Have we found a glimpse of what Chesterton found so elusive—Jesus’ mirth? Is there not some measure of mirth in the man who brings 150 gallons of wine to a party? Any party?
And yet we know this couldn’t have been mirth alone, because something about the whole ordeal troubled him. I wonder if part of the mysterious sorrow we see in Jesus as he performed this miracle stemmed from a sense that this wine was meant for a different wedding—that it belonged to his special reserve, a reserve that still exists out there somewhere, somehow.
Do you suppose those wedding guests were drinking the finest wine ever to pass over the lips of men? Were they drinking the best wine in the history of the world? They couldn’t have known it if they were. Still, I wonder.
One day I will hold a glass of that wine in my hand. (Rev 19:6-9) When I set it down, it will be to dance.
Russ Ramsey is the pastor of Christ Presbyterian Church Cool Springs in Nashville, Tennessee, where he lives with his wife and four children.
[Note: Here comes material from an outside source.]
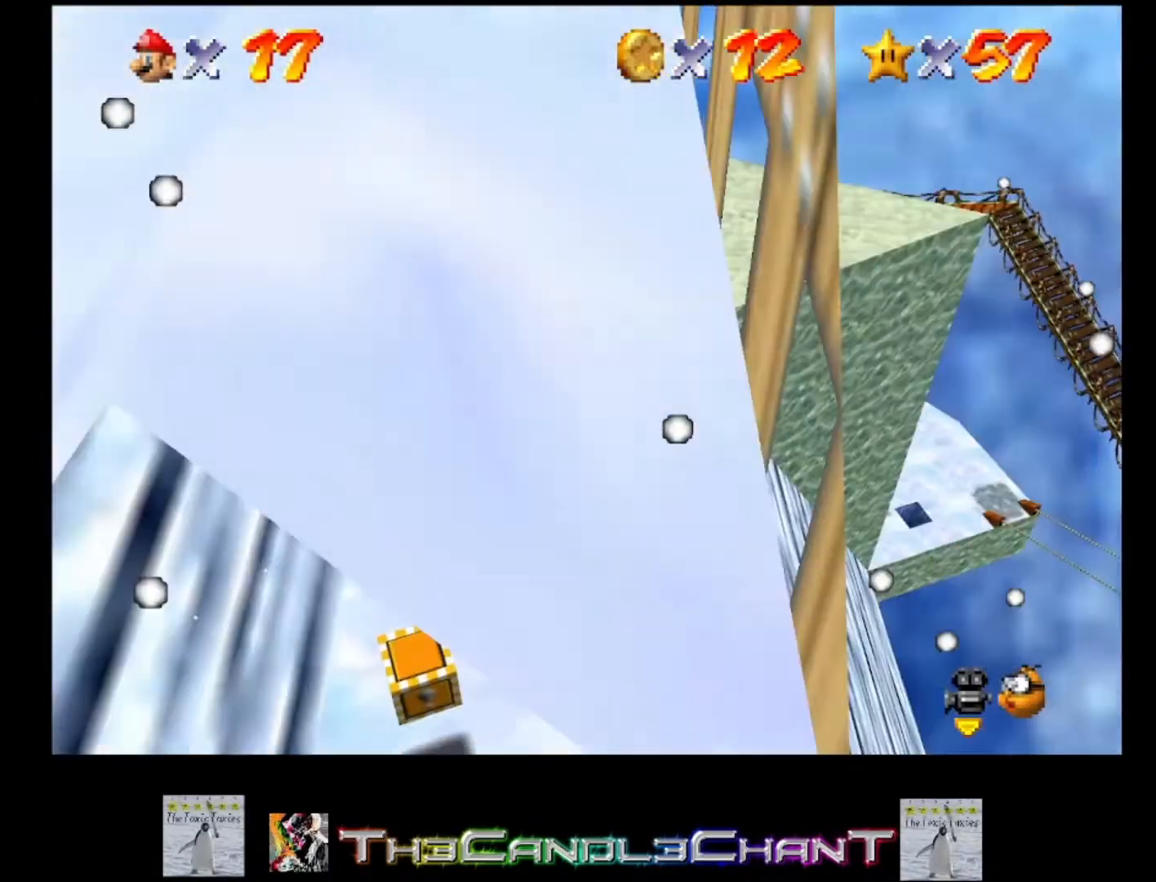
{"buttons": [], "left_stick": "left", "right_stick": "center", "events": [[100, "A", "down"], [200, "A", "up"], [267, "A", "down"], [367, "A", "up"]]}
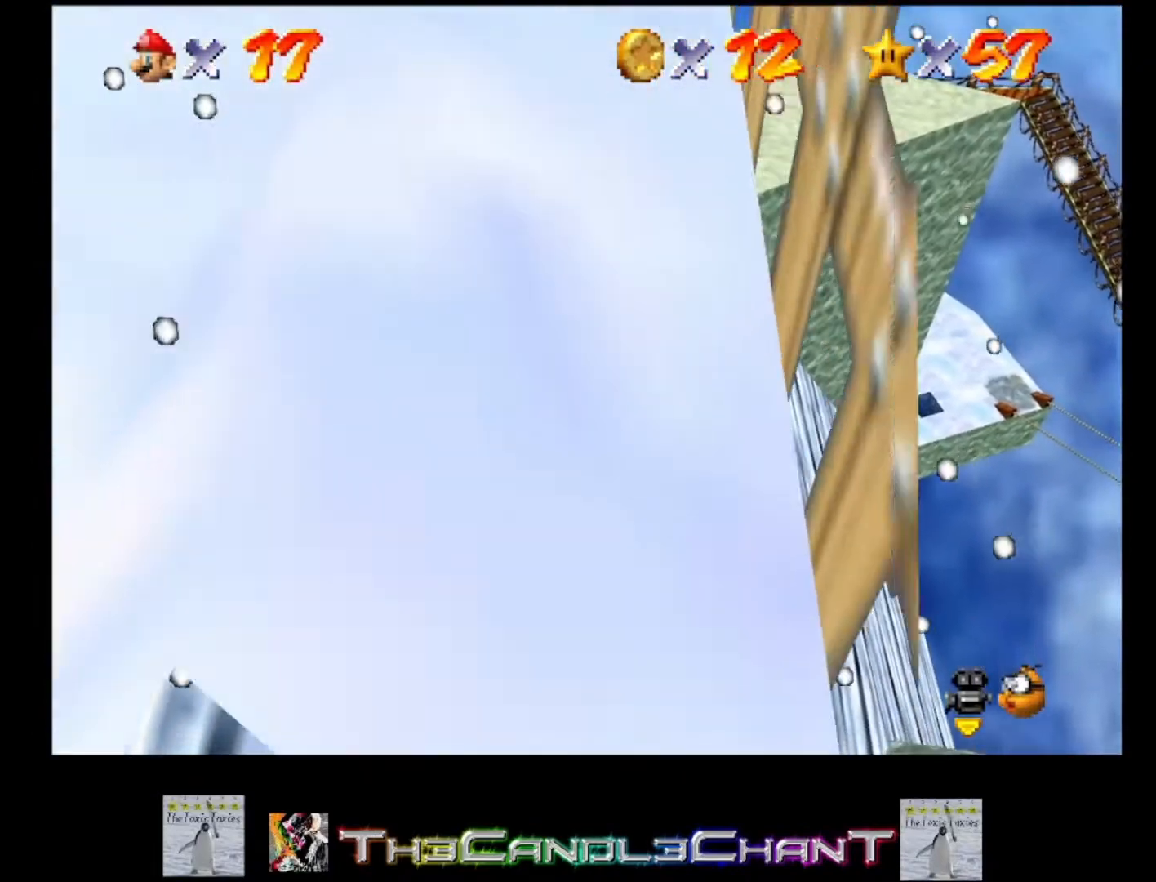
{"buttons": ["A"], "left_stick": "up-left", "right_stick": "center", "events": [[33, "left_stick", "up-left"], [467, "A", "down"]]}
He grew up in the fields of Indiana and studied at Taylor University and Covenant Theological Seminary (MDiv, ThM). Russ is the author of the Retelling the Story Series (IVP, 2018) and Struck: One Christian’s Reflections on Encountering Death (IVP, 2017).
“Go on, son. Ask that girl to dance.” 🙂 Love it! And the Chesterton quote is a fav. Looking forward to tasting that wine! Reminds me of the fruit ‘in’ the stable from The Last Battle….
Thank you for a lovely meditation. I like to think that the folks who drank that wine were reminded of it every time they took a sip after that. “Well, this wine is pretty good, but it’s nothing like that wine we had at that wedding in Cana.” Looking forward to the new book!
I have often thought it would be a great tradition during the Lord’s Supper to leave one glass full in the presence of everyone–to remind us all that there is One who waits to drink with us at the great wedding feast.
John Eldrege plums this story too in Beautiful Outlaw. Here’s the clip: http://youtu.be/oWbjwqI9-Iw
I love your contrast of the two weddings. Cheers my friend!
What an awesome thought that Jesus had HIS Bride on his mind during that wedding! And he was looking forward to his own great wedding feast! In the meantime, I’m glad he gave us the presence of His Spirit, who is better than wine (Eph. 5:18)!
Kimberlee Conway Ireton
Beautiful. I look forward to reading the whole collection of reflections when they’re published. (And I’m going to get me a copy of Behold the Lamb right now, even though it’s nowhere near Advent 🙂 )
“I wonder if Mary’s request sounded to him something like, “Go on, son. Ask that girl to dance.”
After about 5 min, I was finally able to move myself past this sentence. Thank you. Beautiful post.